PASSAGE PROVIDED:
I love how Jack's appearance gets more disheveled, and his eyes more bloodshot and dog-like as the film goes on. Kubrick's infamous emotional hammering of his actors is sadly evident in every scene, yet the movie is all the better for it. 

Honorable mentions: _Night of the Hunter, The Signalman, Whistle and I'll Come to You (original), The Wicker Man, The Exorcist, The Omen, Evil Dead I + II, The Devil's Backbone, Kwaidan, Jaws, Hellraiser, Psycho, _etc.


----------



## Teb (Nov 28, 2015)

Can't say I watch much TV and films to be honest. Written word or gaming  if the TV is free for me. But some films I consider essential viewing  for Horror are

Alien -(She even saved the cat! This bit was important to our lass)
The Exorcist
Christine
The Thing

For those that like their horror that doesn't take itself seriously and has a streak of humour throughout essential watching is

Serenity - and when you have watched that go watch Firefly from start to  finish and then sign every damn petition you can find to reinstate that  show.. Do it, do it NOW...

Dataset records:
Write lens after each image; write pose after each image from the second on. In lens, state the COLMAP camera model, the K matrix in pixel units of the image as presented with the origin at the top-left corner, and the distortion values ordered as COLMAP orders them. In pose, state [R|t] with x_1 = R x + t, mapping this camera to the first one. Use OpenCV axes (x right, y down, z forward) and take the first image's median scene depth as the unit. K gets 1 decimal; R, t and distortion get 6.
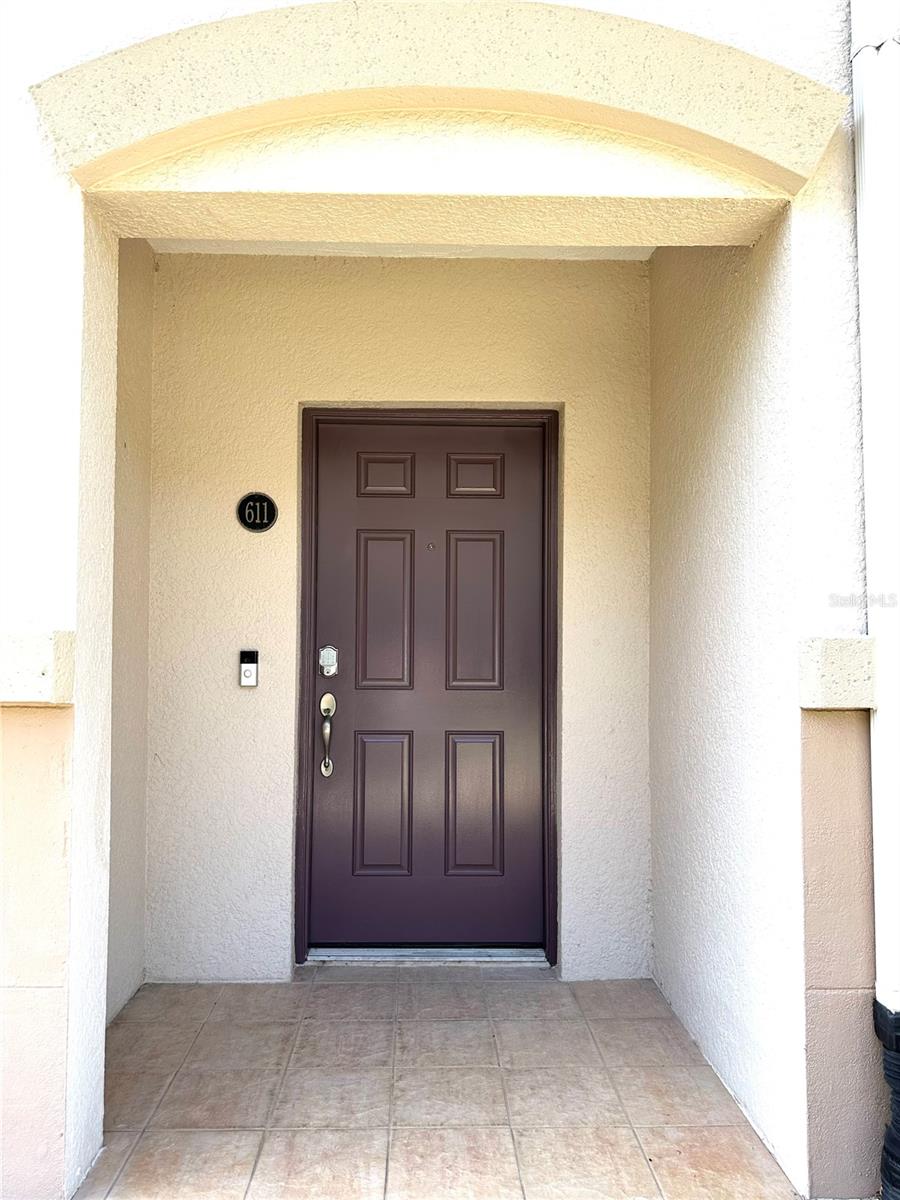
lens RADIAL K [[845.8, 0, 448.5], [0, 845.8, 600.3], [0, 0, 1]] dist [0.034057, 0.000809]
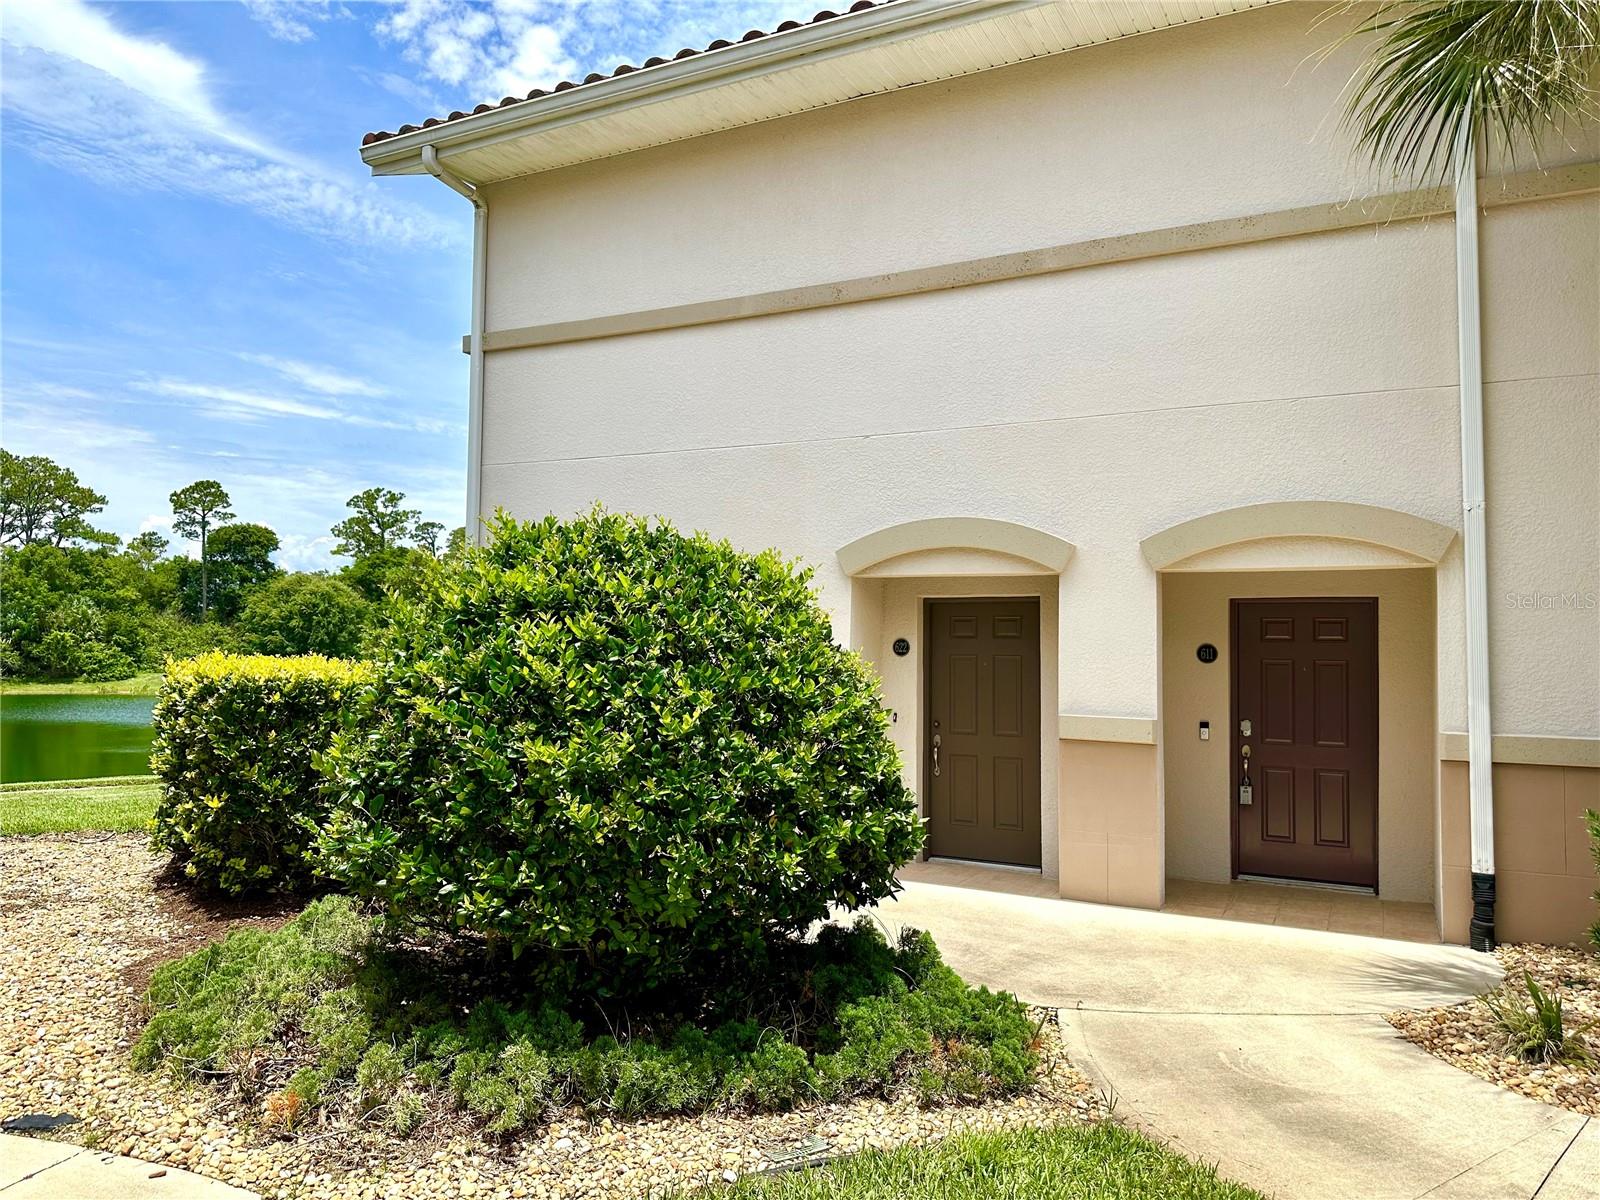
lens RADIAL K [[1127.8, 0, 800.3], [0, 1127.8, 601.1], [0, 0, 1]] dist [0.034057, 0.000809]
pose [[0.871114, -0.013956, -0.490882, 0.261144], [0.007910, 0.999865, -0.014389, -0.200162], [0.491017, 0.008652, 0.871107, -1.858853]]
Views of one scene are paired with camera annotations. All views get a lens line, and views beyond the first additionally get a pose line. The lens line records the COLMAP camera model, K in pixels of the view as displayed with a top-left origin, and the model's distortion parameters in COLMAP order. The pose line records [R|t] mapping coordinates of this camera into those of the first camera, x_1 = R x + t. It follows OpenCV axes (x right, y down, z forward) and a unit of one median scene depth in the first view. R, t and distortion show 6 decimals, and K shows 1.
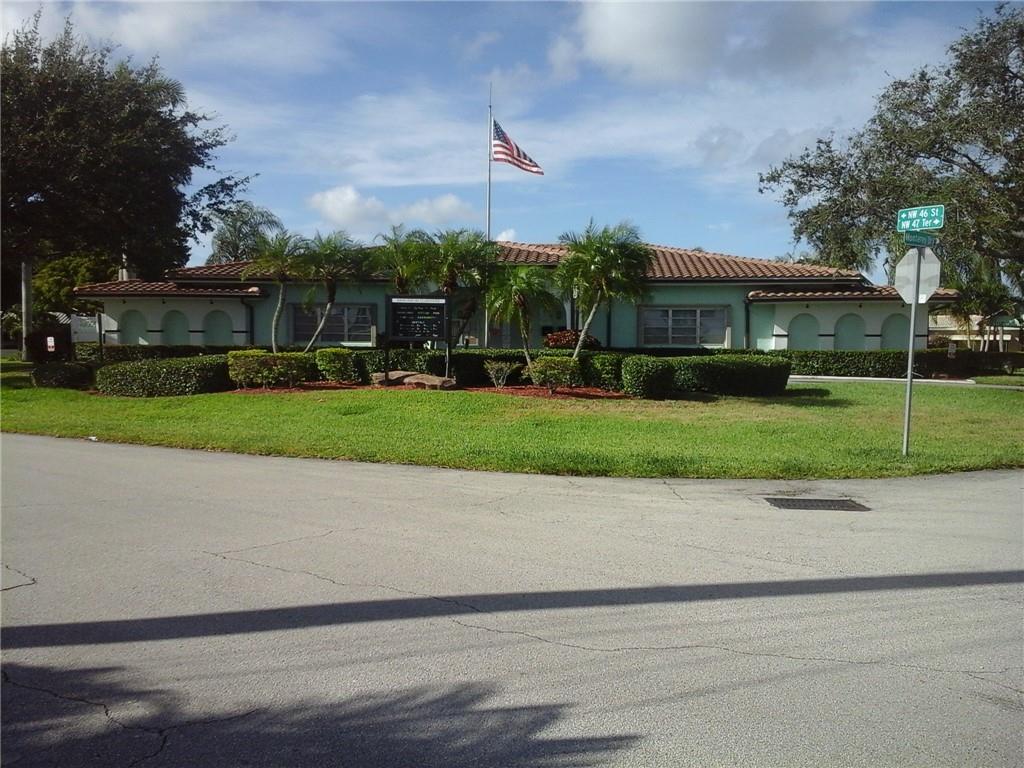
lens RADIAL K [[962.4, 0, 512.2], [0, 962.4, 460.8], [0, 0, 1]] dist [0.107410, -0.236892]
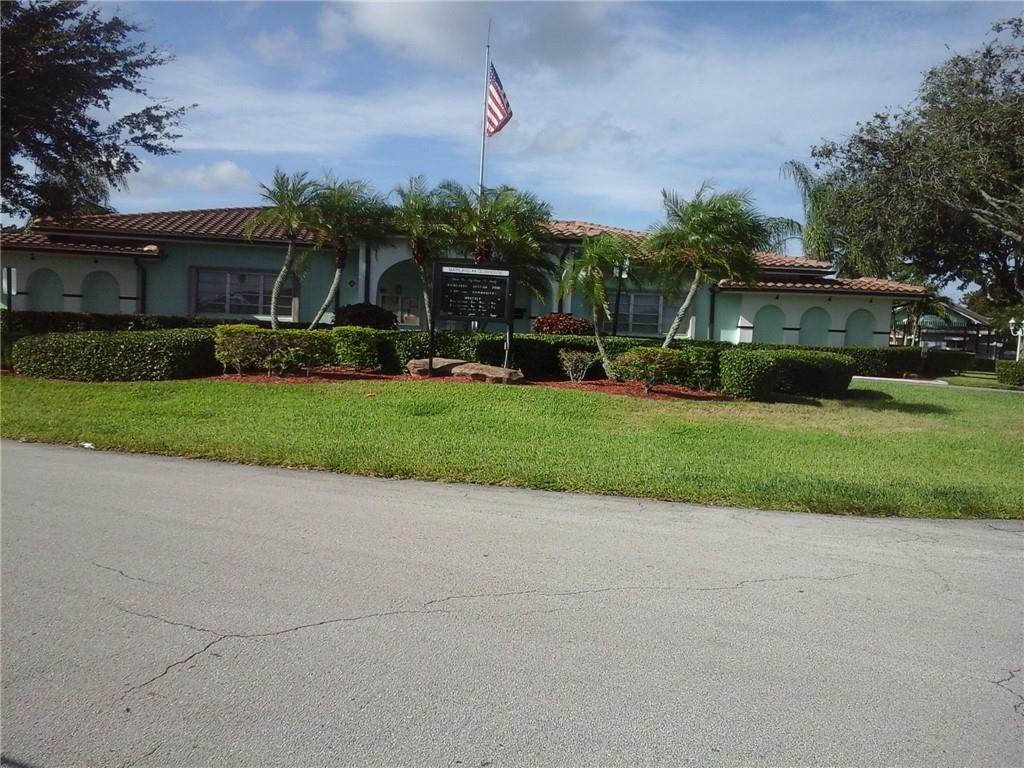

QUESTIONS:
(a) Answer these questions from the horror film thread:
(i) How does Jack's appearance change as the film goes on?
(ii) In Alien, what did "She" save?
(iii) What does Teb say to watch after Serenity?
(b) Does each statement agree with the horror film thread? Answer yes or no, and quote the words that decide it.
(i) Teb watches a lot of TV and films.
(ii) Jaws is one of the honorable mentions.
(iii) The first poster thinks Kubrick's treatment of his actors made the movie worse.
(c) Write the next part of the horror film thread, picking up after its final sentence.
These records have no connection to the horror film thread.

ANSWERS FOR EACH ITEM:
(a)
(i) He gets more disheveled, and his eyes become more bloodshot and dog-like.
(ii) The cat.
(iii) Firefly, from start to finish.

(b)
(i) No: "Can't say I watch much TV and films to be honest."
(ii) Yes: "Honorable mentions: _Night of the Hunter, The Signalman, Whistle and I'll Come to You (original), The Wicker Man, The Exorcist, The Omen, Evil Dead I + II, The Devil's Backbone, Kwaidan, Jaws"
(iii) No: "yet the movie is all the better for it."

(c)
Deep Rising
Zombieland
Evil Dead 3
Gremlins
Fright Night
The Frighteners


----------



## Doc Martin (Nov 28, 2015)

The Silence of the Lambs

"A census taker once tried to test me. I ate his liver with fava beans and a nice chianti."
-Hannibal Lecter 

Now that's some scary stuff.


----------



## dale (Nov 28, 2015)

Doc Martin said:


> The Silence of the Lambs
> 
> "A census taker once tried to test me. I ate his liver with fava beans and a nice chianti."
> -Hannibal Lecter
> ...



yeah. but to be honest? hannibal really only killed assholes. it's what makes him so likable of a villain. he only
kills total jerks, or people trying to capture him. he really doesn't fuck with innocent bystanders much.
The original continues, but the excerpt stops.